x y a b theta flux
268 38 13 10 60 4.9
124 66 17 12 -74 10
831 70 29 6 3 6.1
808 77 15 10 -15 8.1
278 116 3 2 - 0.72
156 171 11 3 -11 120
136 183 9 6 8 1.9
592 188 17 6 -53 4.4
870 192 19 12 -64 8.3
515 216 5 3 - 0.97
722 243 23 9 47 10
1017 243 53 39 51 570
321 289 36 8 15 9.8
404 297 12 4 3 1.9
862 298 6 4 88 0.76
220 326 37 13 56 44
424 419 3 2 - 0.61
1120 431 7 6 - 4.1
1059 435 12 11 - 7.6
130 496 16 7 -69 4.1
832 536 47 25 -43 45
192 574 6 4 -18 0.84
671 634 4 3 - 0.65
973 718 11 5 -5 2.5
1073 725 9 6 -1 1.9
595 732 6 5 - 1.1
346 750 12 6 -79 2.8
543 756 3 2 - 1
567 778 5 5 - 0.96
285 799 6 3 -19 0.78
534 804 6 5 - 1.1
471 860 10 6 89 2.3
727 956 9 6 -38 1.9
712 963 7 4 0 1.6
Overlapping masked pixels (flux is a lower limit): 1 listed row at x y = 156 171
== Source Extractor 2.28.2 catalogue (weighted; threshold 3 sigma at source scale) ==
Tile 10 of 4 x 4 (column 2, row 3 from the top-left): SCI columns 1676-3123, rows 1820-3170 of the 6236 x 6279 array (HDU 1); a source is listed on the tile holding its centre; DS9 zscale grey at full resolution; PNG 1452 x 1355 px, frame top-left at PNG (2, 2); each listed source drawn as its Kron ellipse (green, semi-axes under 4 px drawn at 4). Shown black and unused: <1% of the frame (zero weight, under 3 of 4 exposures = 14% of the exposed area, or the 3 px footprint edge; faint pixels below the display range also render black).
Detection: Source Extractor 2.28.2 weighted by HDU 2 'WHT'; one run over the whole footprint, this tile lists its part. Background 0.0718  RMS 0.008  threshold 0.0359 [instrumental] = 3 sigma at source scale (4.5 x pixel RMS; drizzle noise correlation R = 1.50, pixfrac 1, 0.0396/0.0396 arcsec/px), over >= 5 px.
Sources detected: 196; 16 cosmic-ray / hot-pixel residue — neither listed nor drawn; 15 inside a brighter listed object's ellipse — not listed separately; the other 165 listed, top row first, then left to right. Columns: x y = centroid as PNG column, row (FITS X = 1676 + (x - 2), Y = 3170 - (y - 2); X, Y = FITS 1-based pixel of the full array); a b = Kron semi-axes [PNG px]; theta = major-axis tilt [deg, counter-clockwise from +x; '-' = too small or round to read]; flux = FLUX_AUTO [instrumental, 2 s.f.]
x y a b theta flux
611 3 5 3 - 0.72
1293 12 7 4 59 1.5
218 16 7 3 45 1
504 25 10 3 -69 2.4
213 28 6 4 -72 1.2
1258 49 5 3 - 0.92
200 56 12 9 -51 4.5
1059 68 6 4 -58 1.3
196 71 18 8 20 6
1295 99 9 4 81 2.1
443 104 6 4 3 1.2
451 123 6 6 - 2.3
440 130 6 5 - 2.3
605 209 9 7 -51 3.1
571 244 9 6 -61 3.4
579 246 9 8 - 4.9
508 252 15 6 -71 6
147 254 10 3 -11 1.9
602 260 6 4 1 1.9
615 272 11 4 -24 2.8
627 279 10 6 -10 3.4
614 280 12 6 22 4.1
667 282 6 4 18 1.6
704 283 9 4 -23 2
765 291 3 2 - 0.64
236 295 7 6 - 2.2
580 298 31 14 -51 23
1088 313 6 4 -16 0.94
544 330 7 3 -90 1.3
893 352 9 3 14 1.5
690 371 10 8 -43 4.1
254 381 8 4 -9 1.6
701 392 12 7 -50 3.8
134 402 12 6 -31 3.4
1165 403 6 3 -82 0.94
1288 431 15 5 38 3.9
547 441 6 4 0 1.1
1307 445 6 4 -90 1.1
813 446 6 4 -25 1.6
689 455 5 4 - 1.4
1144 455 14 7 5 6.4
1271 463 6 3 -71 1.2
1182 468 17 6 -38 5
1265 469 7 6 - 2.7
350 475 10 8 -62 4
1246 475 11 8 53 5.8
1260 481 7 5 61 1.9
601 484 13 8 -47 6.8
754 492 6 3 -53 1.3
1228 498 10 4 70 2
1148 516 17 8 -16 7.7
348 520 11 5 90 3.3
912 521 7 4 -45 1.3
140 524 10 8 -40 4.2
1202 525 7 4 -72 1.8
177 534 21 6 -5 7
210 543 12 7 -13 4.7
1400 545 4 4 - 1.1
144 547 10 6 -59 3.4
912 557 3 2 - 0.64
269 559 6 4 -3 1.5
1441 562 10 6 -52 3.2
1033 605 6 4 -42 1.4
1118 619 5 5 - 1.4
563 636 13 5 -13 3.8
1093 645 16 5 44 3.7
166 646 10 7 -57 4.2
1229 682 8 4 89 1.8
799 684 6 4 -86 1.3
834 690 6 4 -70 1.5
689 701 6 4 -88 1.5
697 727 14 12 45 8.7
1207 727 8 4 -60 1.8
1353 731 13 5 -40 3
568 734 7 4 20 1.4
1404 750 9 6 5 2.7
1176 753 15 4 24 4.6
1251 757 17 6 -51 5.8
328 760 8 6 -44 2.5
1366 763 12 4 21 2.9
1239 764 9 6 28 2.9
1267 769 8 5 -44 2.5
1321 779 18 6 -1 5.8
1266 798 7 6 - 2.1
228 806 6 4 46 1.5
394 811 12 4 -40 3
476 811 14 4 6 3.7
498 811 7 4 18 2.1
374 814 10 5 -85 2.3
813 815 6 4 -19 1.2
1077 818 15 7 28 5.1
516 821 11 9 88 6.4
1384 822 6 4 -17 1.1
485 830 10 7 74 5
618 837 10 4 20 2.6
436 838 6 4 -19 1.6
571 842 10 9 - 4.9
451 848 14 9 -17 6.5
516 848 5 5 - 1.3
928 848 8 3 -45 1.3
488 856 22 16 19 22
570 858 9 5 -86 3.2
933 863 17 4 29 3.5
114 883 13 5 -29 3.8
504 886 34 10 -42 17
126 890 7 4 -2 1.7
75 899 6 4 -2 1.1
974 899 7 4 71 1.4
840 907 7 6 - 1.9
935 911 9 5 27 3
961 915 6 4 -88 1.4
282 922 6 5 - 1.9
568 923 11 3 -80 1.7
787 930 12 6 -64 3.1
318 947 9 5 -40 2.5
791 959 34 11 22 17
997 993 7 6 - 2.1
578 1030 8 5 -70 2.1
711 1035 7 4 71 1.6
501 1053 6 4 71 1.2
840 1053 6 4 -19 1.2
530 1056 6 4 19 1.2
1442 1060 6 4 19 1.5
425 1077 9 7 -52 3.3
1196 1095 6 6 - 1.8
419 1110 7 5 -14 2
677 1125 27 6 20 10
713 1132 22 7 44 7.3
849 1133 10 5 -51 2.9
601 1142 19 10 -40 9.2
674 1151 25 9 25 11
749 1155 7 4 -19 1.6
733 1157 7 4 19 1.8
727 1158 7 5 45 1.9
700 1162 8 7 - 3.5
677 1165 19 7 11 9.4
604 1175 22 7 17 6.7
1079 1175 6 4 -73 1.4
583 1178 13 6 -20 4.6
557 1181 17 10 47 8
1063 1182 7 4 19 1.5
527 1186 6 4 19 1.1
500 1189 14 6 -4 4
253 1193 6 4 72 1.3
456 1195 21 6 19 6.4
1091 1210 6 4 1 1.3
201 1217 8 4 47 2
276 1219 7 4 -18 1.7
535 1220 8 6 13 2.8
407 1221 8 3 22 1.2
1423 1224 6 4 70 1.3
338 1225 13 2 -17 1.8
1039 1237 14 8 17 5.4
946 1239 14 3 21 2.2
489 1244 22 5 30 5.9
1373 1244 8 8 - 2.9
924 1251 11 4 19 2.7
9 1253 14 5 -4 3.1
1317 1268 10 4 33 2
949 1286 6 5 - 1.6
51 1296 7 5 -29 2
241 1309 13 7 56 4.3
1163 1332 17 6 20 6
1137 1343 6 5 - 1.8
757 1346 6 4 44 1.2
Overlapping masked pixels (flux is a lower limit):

--------------------------------------------------

» **Instructions to follow**
Please rewrite the data from the line with "Extractor 2.28.2 catalogue" to the line with "615 272 11 4 -24 2.8", both included, as a JSON list of strings, one string per line, leaving out any blank lines.

» **Task solution**
[
  "== Source Extractor 2.28.2 catalogue (weighted; threshold 3 sigma at source scale) ==",
  "Tile 10 of 4 x 4 (column 2, row 3 from the top-left): SCI columns 1676-3123, rows 1820-3170 of the 6236 x 6279 array (HDU 1); a source is listed on the tile holding its centre; DS9 zscale grey at full resolution; PNG 1452 x 1355 px, frame top-left at PNG (2, 2); each listed source drawn as its Kron ellipse (green, semi-axes under 4 px drawn at 4). Shown black and unused: <1% of the frame (zero weight, under 3 of 4 exposures = 14% of the exposed area, or the 3 px footprint edge; faint pixels below the display range also render black).",
  "Detection: Source Extractor 2.28.2 weighted by HDU 2 'WHT'; one run over the whole footprint, this tile lists its part. Background 0.0718  RMS 0.008  threshold 0.0359 [instrumental] = 3 sigma at source scale (4.5 x pixel RMS; drizzle noise correlation R = 1.50, pixfrac 1, 0.0396/0.0396 arcsec/px), over >= 5 px.",
  "Sources detected: 196; 16 cosmic-ray / hot-pixel residue — neither listed nor drawn; 15 inside a brighter listed object's ellipse — not listed separately; the other 165 listed, top row first, then left to right. Columns: x y = centroid as PNG column, row (FITS X = 1676 + (x - 2), Y = 3170 - (y - 2); X, Y = FITS 1-based pixel of the full array); a b = Kron semi-axes [PNG px]; theta = major-axis tilt [deg, counter-clockwise from +x; '-' = too small or round to read]; flux = FLUX_AUTO [instrumental, 2 s.f.]",
  "x y a b theta flux",
  "611 3 5 3 - 0.72",
  "1293 12 7 4 59 1.5",
  "218 16 7 3 45 1",
  "504 25 10 3 -69 2.4",
  "213 28 6 4 -72 1.2",
  "1258 49 5 3 - 0.92",
  "200 56 12 9 -51 4.5",
  "1059 68 6 4 -58 1.3",
  "196 71 18 8 20 6",
  "1295 99 9 4 81 2.1",
  "443 104 6 4 3 1.2",
  "451 123 6 6 - 2.3",
  "440 130 6 5 - 2.3",
  "605 209 9 7 -51 3.1",
  "571 244 9 6 -61 3.4",
  "579 246 9 8 - 4.9",
  "508 252 15 6 -71 6",
  "147 254 10 3 -11 1.9",
  "602 260 6 4 1 1.9",
  "615 272 11 4 -24 2.8"
]